(Exercise details):
Every line below between the one holding "A website that showcases my projects." and the one holding "## Objective", inclusive, should be copied exactly, and no other line.
(Source material)
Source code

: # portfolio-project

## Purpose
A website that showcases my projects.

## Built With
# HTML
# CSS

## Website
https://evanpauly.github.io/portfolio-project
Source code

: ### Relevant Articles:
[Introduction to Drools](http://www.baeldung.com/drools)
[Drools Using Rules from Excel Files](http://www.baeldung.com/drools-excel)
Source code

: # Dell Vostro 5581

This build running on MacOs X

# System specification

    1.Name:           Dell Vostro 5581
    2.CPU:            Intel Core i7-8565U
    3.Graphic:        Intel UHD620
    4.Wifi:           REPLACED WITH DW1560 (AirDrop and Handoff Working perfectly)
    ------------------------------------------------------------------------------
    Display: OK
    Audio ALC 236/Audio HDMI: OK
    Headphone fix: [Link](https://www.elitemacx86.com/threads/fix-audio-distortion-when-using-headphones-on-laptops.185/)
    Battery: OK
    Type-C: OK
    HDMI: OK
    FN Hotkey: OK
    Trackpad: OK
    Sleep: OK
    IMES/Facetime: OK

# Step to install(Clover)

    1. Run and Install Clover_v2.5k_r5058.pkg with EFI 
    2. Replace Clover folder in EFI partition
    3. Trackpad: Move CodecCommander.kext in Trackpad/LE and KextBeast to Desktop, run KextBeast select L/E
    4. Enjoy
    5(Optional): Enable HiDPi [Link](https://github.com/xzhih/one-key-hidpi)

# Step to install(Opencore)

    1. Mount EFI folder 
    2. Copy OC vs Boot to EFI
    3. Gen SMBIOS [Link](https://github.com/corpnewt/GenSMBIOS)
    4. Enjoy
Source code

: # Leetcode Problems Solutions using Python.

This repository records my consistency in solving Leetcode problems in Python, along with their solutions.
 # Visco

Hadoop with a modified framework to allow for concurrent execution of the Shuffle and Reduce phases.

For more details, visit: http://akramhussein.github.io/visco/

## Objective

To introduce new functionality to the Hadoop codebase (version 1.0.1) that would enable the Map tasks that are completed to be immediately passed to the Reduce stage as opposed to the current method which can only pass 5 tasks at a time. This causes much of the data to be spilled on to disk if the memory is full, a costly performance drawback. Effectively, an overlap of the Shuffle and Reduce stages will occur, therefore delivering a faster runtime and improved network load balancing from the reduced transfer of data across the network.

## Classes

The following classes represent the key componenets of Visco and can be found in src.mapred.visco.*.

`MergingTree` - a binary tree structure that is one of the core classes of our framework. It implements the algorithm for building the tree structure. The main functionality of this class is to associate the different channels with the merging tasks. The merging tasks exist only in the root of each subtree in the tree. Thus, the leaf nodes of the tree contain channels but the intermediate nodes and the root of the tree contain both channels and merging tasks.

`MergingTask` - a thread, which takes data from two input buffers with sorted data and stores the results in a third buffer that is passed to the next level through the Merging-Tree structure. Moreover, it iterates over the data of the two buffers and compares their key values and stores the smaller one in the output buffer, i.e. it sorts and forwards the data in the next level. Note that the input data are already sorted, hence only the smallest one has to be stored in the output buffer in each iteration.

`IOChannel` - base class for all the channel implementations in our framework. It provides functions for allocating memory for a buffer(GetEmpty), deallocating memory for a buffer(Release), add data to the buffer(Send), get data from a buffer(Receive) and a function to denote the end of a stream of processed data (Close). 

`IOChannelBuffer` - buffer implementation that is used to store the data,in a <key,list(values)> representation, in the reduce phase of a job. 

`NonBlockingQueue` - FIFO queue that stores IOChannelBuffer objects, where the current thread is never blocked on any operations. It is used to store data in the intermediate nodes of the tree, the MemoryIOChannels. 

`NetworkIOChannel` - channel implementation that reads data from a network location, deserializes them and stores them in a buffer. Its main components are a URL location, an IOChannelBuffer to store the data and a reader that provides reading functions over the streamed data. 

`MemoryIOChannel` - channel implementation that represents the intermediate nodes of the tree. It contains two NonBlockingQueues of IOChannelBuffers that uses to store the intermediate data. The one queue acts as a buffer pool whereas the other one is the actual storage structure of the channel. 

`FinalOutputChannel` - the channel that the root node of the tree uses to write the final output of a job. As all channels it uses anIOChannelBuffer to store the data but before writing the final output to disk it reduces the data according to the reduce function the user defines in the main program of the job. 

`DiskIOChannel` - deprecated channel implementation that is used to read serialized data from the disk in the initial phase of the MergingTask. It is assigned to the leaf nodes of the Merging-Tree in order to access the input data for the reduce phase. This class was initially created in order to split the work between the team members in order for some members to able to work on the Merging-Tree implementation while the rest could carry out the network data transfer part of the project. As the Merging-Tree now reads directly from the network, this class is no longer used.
(End Source material)
(Solution below):
A website that showcases my projects.

## Built With
# HTML
# CSS

## Website
https://evanpauly.github.io/portfolio-project
Source code

: ### Relevant Articles:
[Introduction to Drools](http://www.baeldung.com/drools)
[Drools Using Rules from Excel Files](http://www.baeldung.com/drools-excel)
Source code

: # Dell Vostro 5581

This build running on MacOs X

# System specification

    1.Name:           Dell Vostro 5581
    2.CPU:            Intel Core i7-8565U
    3.Graphic:        Intel UHD620
    4.Wifi:           REPLACED WITH DW1560 (AirDrop and Handoff Working perfectly)
    ------------------------------------------------------------------------------
    Display: OK
    Audio ALC 236/Audio HDMI: OK
    Headphone fix: [Link](https://www.elitemacx86.com/threads/fix-audio-distortion-when-using-headphones-on-laptops.185/)
    Battery: OK
    Type-C: OK
    HDMI: OK
    FN Hotkey: OK
    Trackpad: OK
    Sleep: OK
    IMES/Facetime: OK

# Step to install(Clover)

    1. Run and Install Clover_v2.5k_r5058.pkg with EFI 
    2. Replace Clover folder in EFI partition
    3. Trackpad: Move CodecCommander.kext in Trackpad/LE and KextBeast to Desktop, run KextBeast select L/E
    4. Enjoy
    5(Optional): Enable HiDPi [Link](https://github.com/xzhih/one-key-hidpi)

# Step to install(Opencore)

    1. Mount EFI folder 
    2. Copy OC vs Boot to EFI
    3. Gen SMBIOS [Link](https://github.com/corpnewt/GenSMBIOS)
    4. Enjoy
Source code

: # Leetcode Problems Solutions using Python.

This repository records my consistency in solving Leetcode problems in Python, along with their solutions.
 # Visco

Hadoop with a modified framework to allow for concurrent execution of the Shuffle and Reduce phases.

For more details, visit: http://akramhussein.github.io/visco/

## Objective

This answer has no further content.